Looking to the health crisis diffusion and its consequences, it is possible to understand how the urban reference model must accommodate ecological, technological and social criteria in a vision where the public actor should be able to guarantee organization and coordination of the urban transformation in order to respond efficiently to the emergencies. «We must to insist on creating only the building, spaces and objects that serve as a more fitting background to those conditions we now recognize more clearly as fundamental for society and human life» (Chipperfield 2020). This would require a public approach which should recover a detailed planification of urban and territorial transformations with a single actor, thus not compatible with an individual liberal approach. Architecture and economy require a new season of revitalization under controlled management where the final goal must be the common good and the civil commitment for future challenges (Sennet 2020). Re-thinking architecture as a civil commitment could rise again this discipline to a leading position in a new policy, where the urban form is not imposed by simple speculative approaches, but becomes again to a much broader meaning4. Make experiments starting from the void, as an opportunity that requires to leave the building settlement speculation in favor of the structuring role of the empty space as a common good of public importance.


Notes
1 Giuseppe Samona’s theory of the finiteness of the ancient city and the theory of architectural voids (Samonà 1964).
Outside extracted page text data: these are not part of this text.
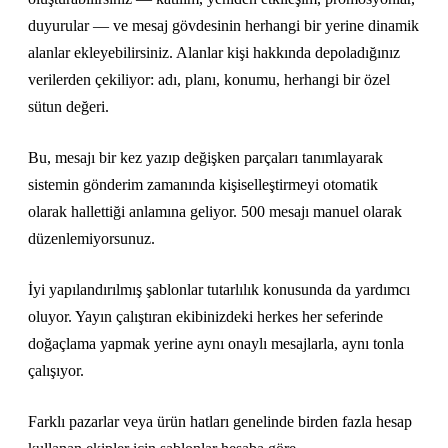
duyurular — ve mesaj gövdesinin herhangi bir yerine dinamik
alanlar ekleyebilirsiniz. Alanlar kişi hakkında depoladığınız
verilerden çekiliyor: adı, planı, konumu, herhangi bir özel
sütun değeri.
Bu, mesajı bir kez yazıp değişken parçaları tanımlayarak
sistemin gönderim zamanında kişiselleştirmeyi otomatik
olarak hallettiği anlamına geliyor. 500 mesajı manuel olarak
düzenlemiyorsunuz.
İyi yapılandırılmış şablonlar tutarlılık konusunda da yardımcı
oluyor. Yayın çalıştıran ekibinizdeki herkes her seferinde
doğaçlama yapmak yerine aynı onaylı mesajlarla, aynı tonla
çalışıyor.
Farklı pazarlar veya ürün hatları genelinde birden fazla hesap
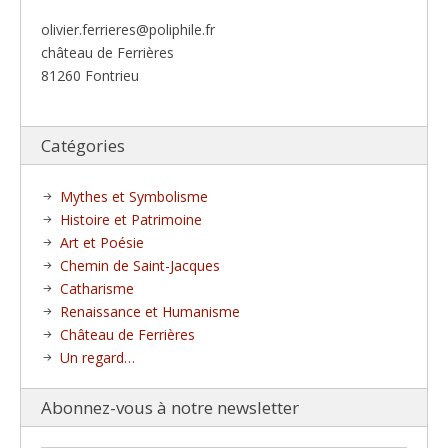
olivier.ferrieres@poliphile.fr
château de Ferrières
81260 Fontrieu
Catégories
Mythes et Symbolisme
Histoire et Patrimoine
Art et Poésie
Chemin de Saint-Jacques
Catharisme
Renaissance et Humanisme
Château de Ferrières
Un regard…
Abonnez-vous à notre newsletter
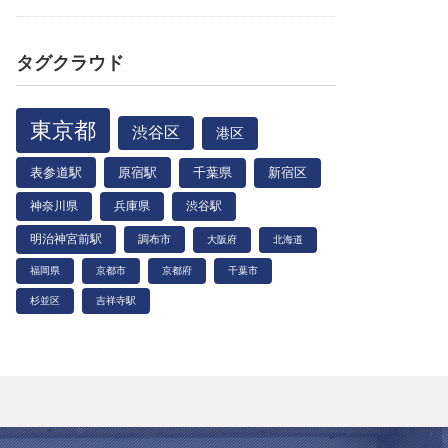
タグクラウド
東京都
渋谷区
港区
表参道駅
原宿駅
千葉県
新宿区
神奈川県
兵庫県
渋谷駅
明治神宮前駅
調布市
大阪府
北海道
福岡県
京都市
京都府
千葉市
杉並区
吉祥寺駅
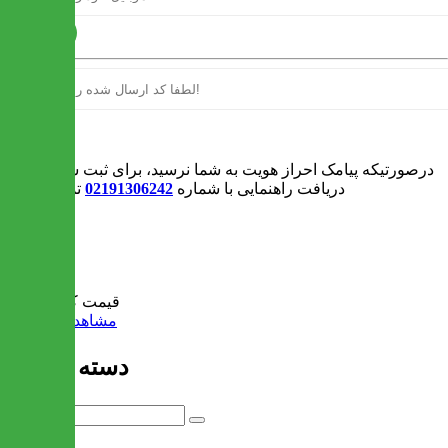
ارسال
ورود
درصورتیکه پیامک احراز هویت به شما نرسید، برای ثبت سفارش و یا
دریافت راهنمایی با شماره
02191306242
تماس بگیرید
0
سبد خرید
قیمت کل:
0 تومان
مشاهده سبد خرید
دسته بندی ها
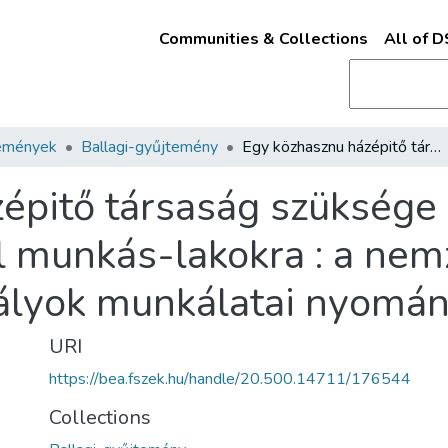
Communities & Collections
All of 
emények
Ballagi-gyűjtemény
Egy közhasznu házépitő társaság szüksége és előrajza különös tekintettel munkás-lakokra : a nemzetgazdasági és gyáripari szakosztályok munkálatai nyomán /
épitő társaság szüksége 
el munkás-lakokra : a ne
tályok munkálatai nyomán
URI
https://bea.fszek.hu/handle/20.500.14711/176544
Collections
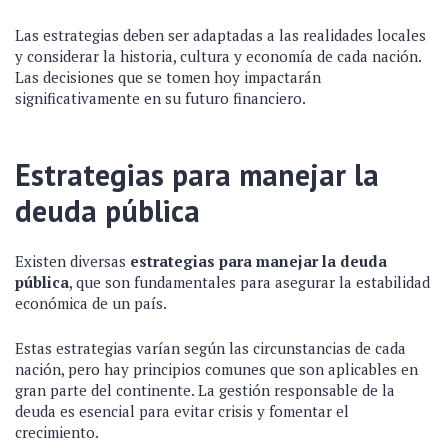
Las estrategias deben ser adaptadas a las realidades locales
y considerar la historia, cultura y economía de cada nación.
Las decisiones que se tomen hoy impactarán
significativamente en su futuro financiero.
Estrategias para manejar la
deuda pública
Existen diversas
estrategias para manejar la deuda
pública
, que son fundamentales para asegurar la estabilidad
económica de un país.
Estas estrategias varían según las circunstancias de cada
nación, pero hay principios comunes que son aplicables en
gran parte del continente. La gestión responsable de la
deuda es esencial para evitar crisis y fomentar el
crecimiento.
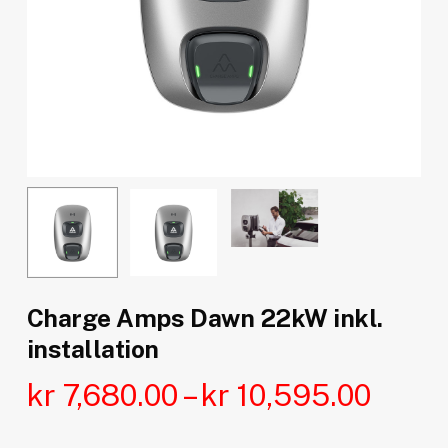
Charge Amps Dawn 22kW inkl.
installation
Prisin
kr
7,680.00
–
kr
10,595.00
kr 7,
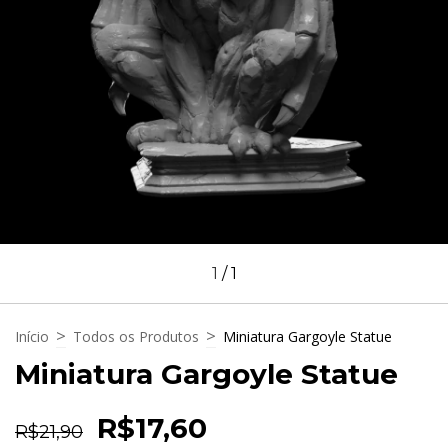
1
/
1
>
>
Início
Todos os Produtos
Miniatura Gargoyle Statue
Miniatura Gargoyle Statue
R$17,60
R$21,90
2 Bordone, Italian cartographer author of the representation View of Venice from the Venice Island of 1528.
3 C. Schmitt’s view that there are no political ideas that are not referable to a space, as there are no spatial principles to which political ideas do not correspond, is taken up again.
4 «Return to reflect on a spatial structure of the city that develops the demand for the plus grand nombre, not to rely on questions from social and technological niches» (Secchi  2013, p. 71-78).